There isn't a grandmas house those kids could stay at?! 

I'm afraid for those horses, but I'm really afraid for those kids!! 

How about setting up some hunting cameras?
_Posted via Mobile Device_


----------



## KigerQueen (Jun 16, 2013)

we are working on cameras. and there is not a grandma so no grand mas house. My FIL is also not an option for the kids to stay at either. They seems to have progressed from trying to get the kids to just vandalizing crap around the property. extending the fence has kept them from trying to break in so there is that.


----------



## boots (Jan 16, 2012)

I am certain that there is more to this situation than we understand.

But, based on the information available, there is no fence that will keep bad guys out and children safe.

Horses are a luxury for most. In the given situation, they and everything else would be gone, sold, and my family would be somewhere safer.

And I have sold all my horses and cattle and everything else for the sake of my children in the past.


----------



## KigerQueen (Jun 16, 2013)

they just have 1 horse. but the 9 dogs are somewhat important. they breed basset hounds and a large portion of each litter goes to the kids college/education. but they cannot afford to move. they just bought the house 2-3 years ago. if they got rid of the horse, goats and dogs they STILL would not have enough to build a fence. the area WAS a good area. but there are 2 rental houses in the area. (there are maybe 10 houses within walking distance were the live) and that's the only thing we can think of. put it this way (and this will sound bad and i kinda feel bad for saying it but its fact). its a mostly caucasian neighborhood (idky just how i turned out. its a rural area). the persons are darker skinned (more than likely african american) and there are only 2 houses in the entire area that have darker skinned people living there. and one house is within walking distance and sight of the house. we can see them and they can see the house (and easily see everything that's going on). the police know of this. we all know this and we are 80% positive that's where they are coming from when they harass the family. the only adult living there is gone for a cuple of days at a time leaving kids ages 16 ish-3 home alone.

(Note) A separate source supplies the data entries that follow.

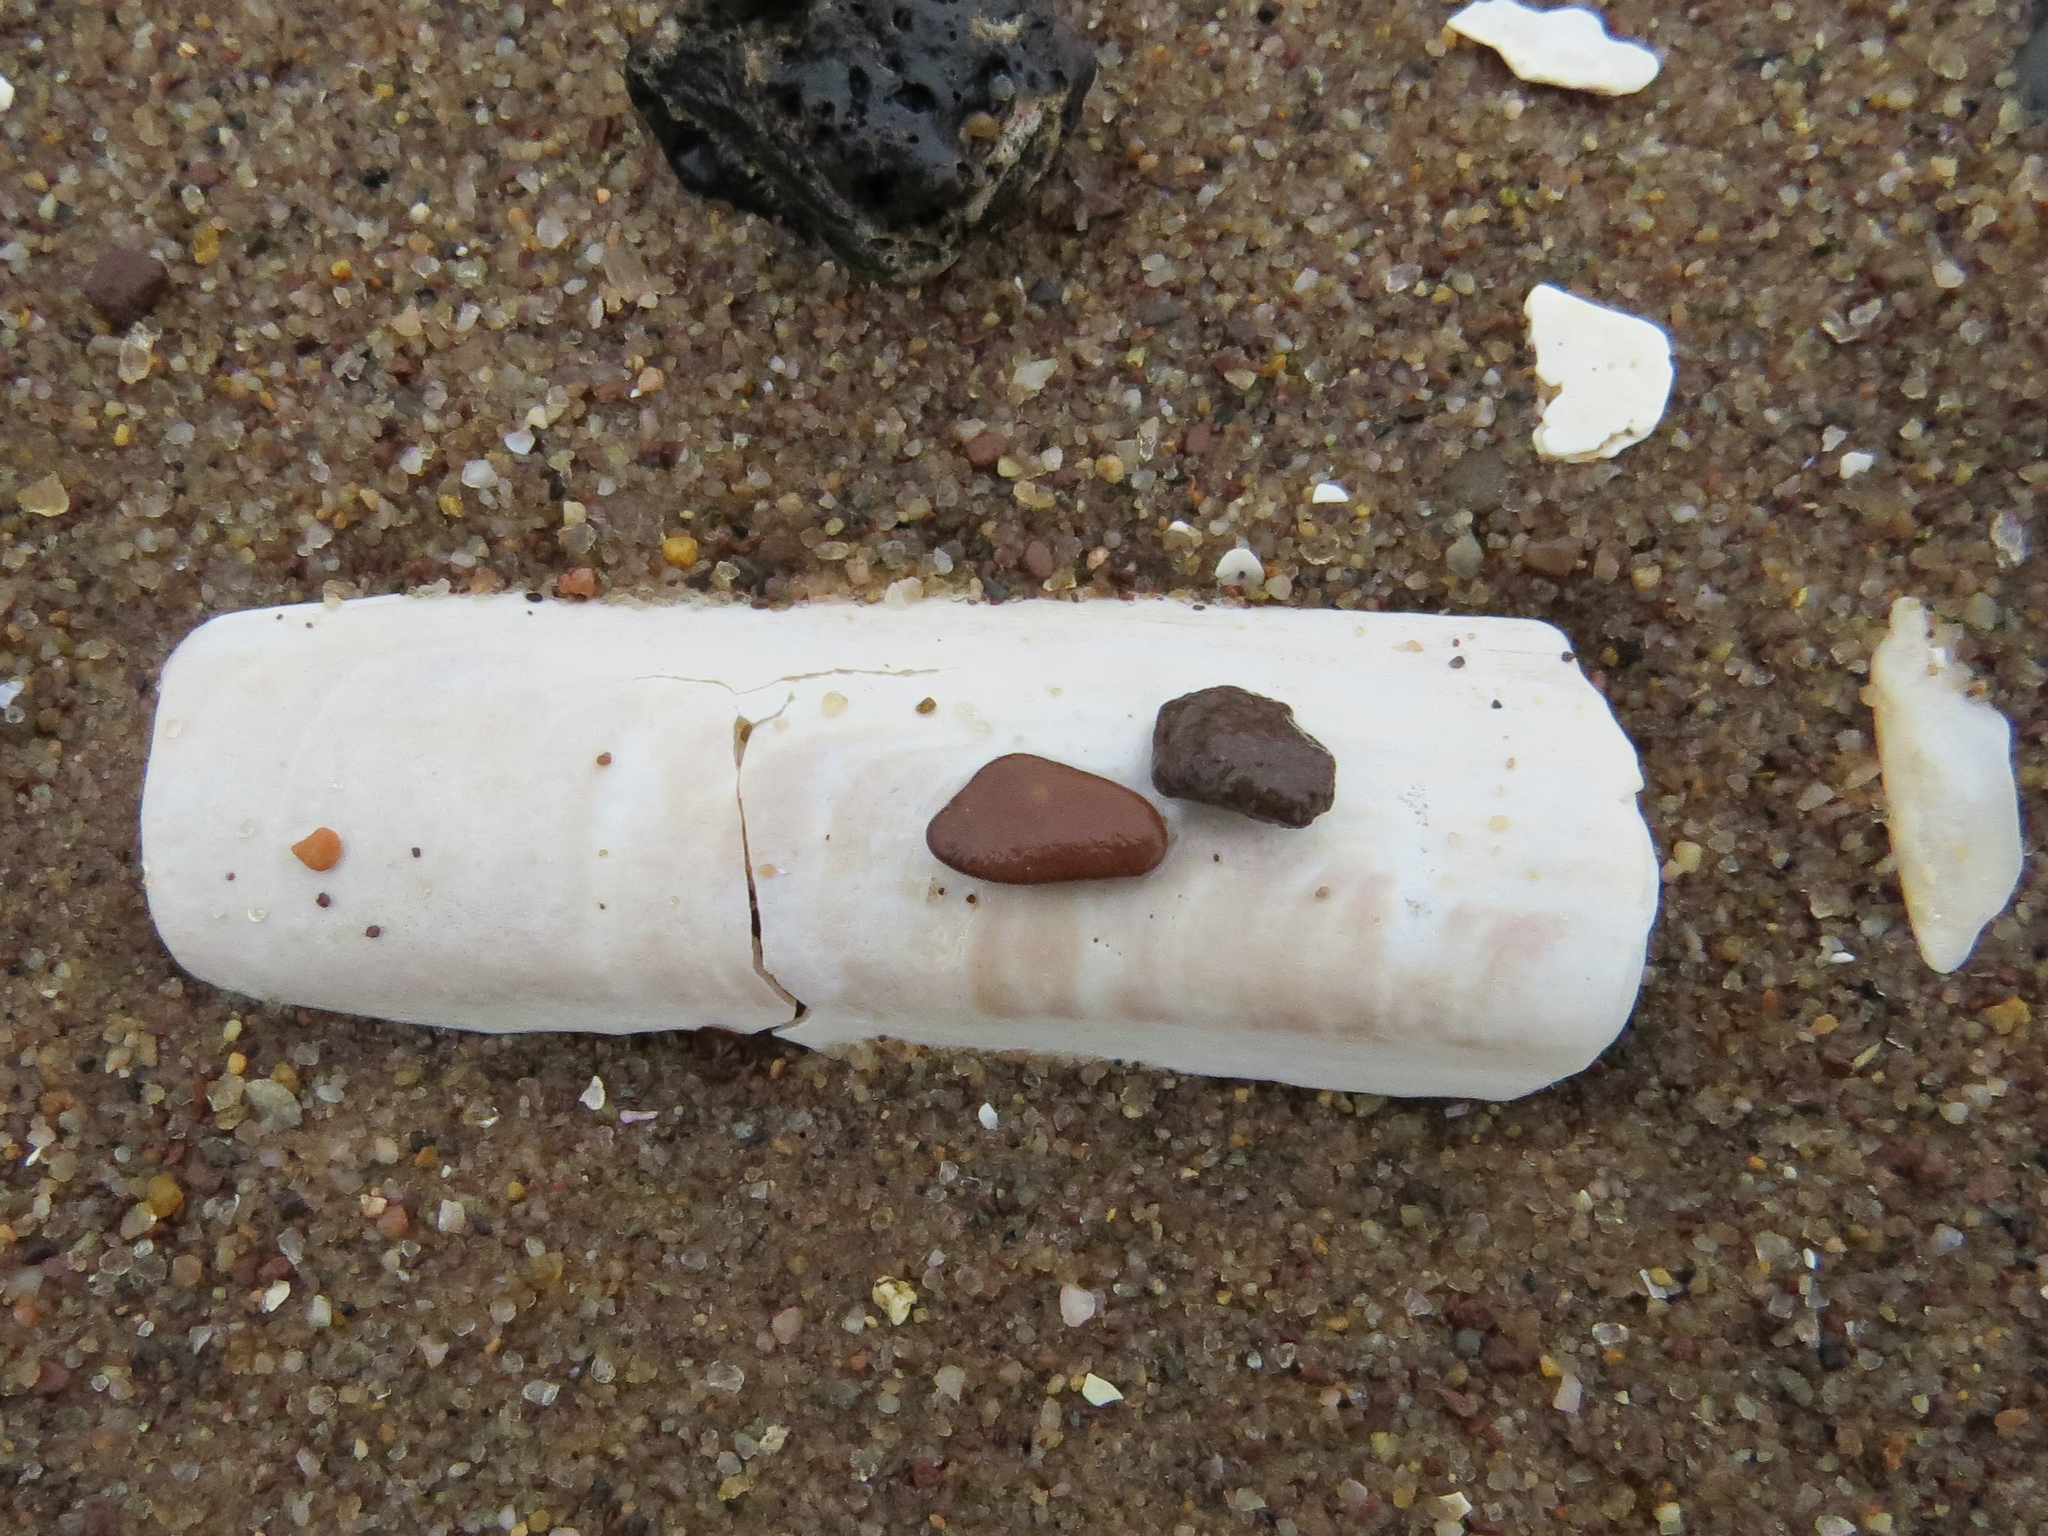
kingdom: Animalia
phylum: Mollusca
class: Bivalvia
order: Adapedonta
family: Pharidae
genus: Ensis
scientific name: Ensis leei
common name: American jack knife clam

we are 90% positive a fence will work as it has so far. they COULD try to get to the windows but they have not dared. we think the dogs scare them (they have a livestock guardian dog, a hound mix and a VERY aggressive shepherd mix who snarled and barked at us while we spend 4 hours building the fence and NEVEr let up!). they were determined to get in that window, but just by extending that fence there has not been one rock out of place on that side of the house. the shed has been moved to the yard and its been left alone. same with feed. the only thing they have left is the horses (and small items around them) and that's what's getting messed with now.

basically all the things that were getting messed with OUTSIDE the fence are now INSIDE the fence and it has stopped further attempts. So if we make the yard bigger (IE fencing off the property) to include the horses and the front of the house this all might stop as its now too much work.


----------



## SlideStop (Dec 28, 2011)

How's about a credit card or a personal loan?
_Posted via Mobile Device_


----------



## KigerQueen (Jun 16, 2013)

bad credit. their truck died and they had no vehicle (except for a work truck) for over a month. they JUST got another one from money a kind friend gave them. bank was not working with them on getting a new one. so yeah. as said they make enough to live on confortable but not enough to build things like a fence. that's why we have a crowd funding page. we only have $80 so far but its a start.


----------



## stevenson (Sep 12, 2011)

tractor supply may have mesh/wire fence for less then a big box store..
big flood lights. motion detectors.


----------



## LoriF (Apr 3, 2015)

Maybe this will help keep them away from the kids


----------



## KigerQueen (Jun 16, 2013)

kinda what they have their 9 month old shepherd mix (looks like shepherd chow but mom was a lab so idk lol). He is already 70 lbs and is relentless when it comes to snarling, snapping at and barking at new people. he tried to attack me when i came over and it almost got nasty. has to be locked up when we come over to do anything in the yard as he dose not care is his entire family is in the yard, he WILL get rid of the intruder. So he has been keeping people out of the yard. if we extend the fence He will be keeping people out. they could kick him hit him or what ever and they dog will be on them like flies on stink.


----------